PROBLEM DESCRIPTION
From the entries below, determine the number of lines that contain "notice". Give that number by itself.

AVAILABLE RECORDS
——————————
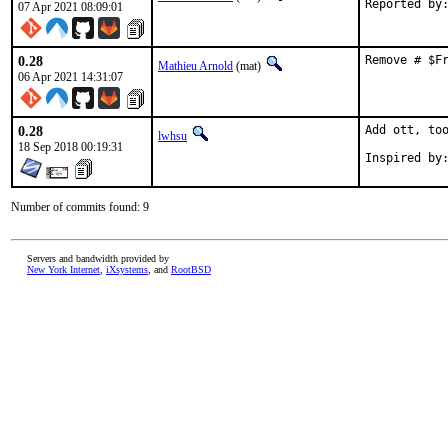
07 Apr 2021 08:09:01
0.28
Remove # $F
Mathieu Arnold
(mat)
06 Apr 2021 14:31:07
0.28
Add ott, too
lwhsu
18 Sep 2018 00:19:31
Number of commits found: 9
Servers and bandwidth provided by
New York Internet
,
iXsystems
, and
RootBSD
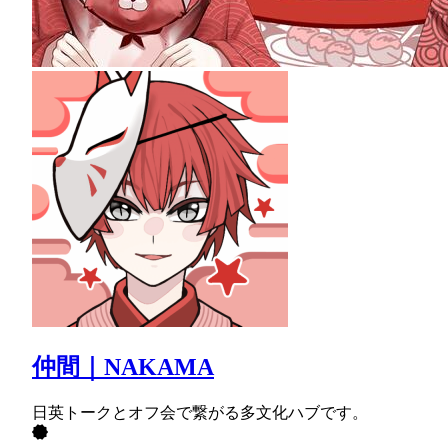
仲間｜NAKAMA
日英トークとオフ会で繋がる多文化ハブです。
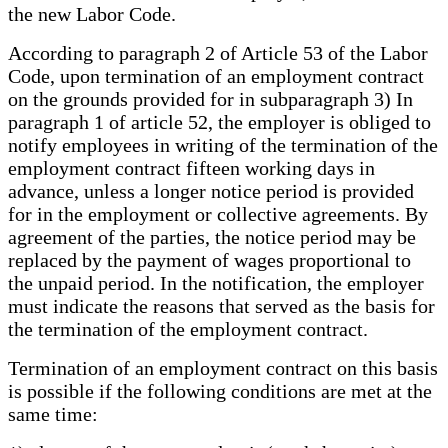
the new Labor Code.
According to paragraph 2 of Article 53 of the Labor
Code, upon termination of an employment contract
on the grounds provided for in subparagraph 3) In
paragraph 1 of article 52, the employer is obliged to
notify employees in writing of the termination of the
employment contract fifteen working days in
advance, unless a longer notice period is provided
for in the employment or collective agreements. By
agreement of the parties, the notice period may be
replaced by the payment of wages proportional to
the unpaid period. In the notification, the employer
must indicate the reasons that served as the basis for
the termination of the employment contract.
Termination of an employment contract on this basis
is possible if the following conditions are met at the
same time:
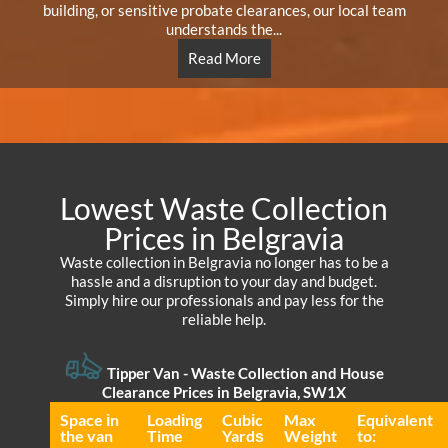
building, or sensitive probate clearances, our local team
understands the...
Read More
Lowest Waste Collection
Prices in Belgravia
Waste collection in Belgravia no longer has to be a
hassle and a disruption to your day and budget.
Simply hire our professionals and pay less for the
reliable help.
Tipper Van - Waste Collection and House
Clearance Prices in Belgravia, SW1X
Space іn
Loadіng
Cubіc
Max
Equivalent
the van
Time
Yardѕ
Weight
to:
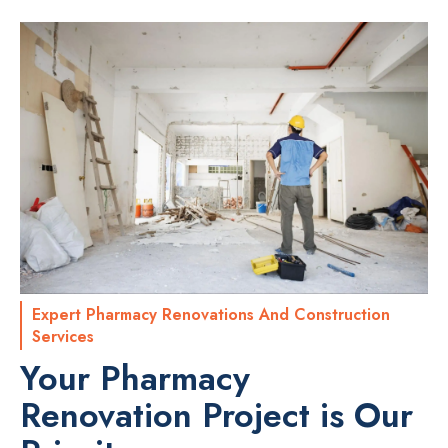
Expert Pharmacy Renovations And Construction
Services
Your Pharmacy
Renovation Project is Our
——————————
ANSWER BELOW
2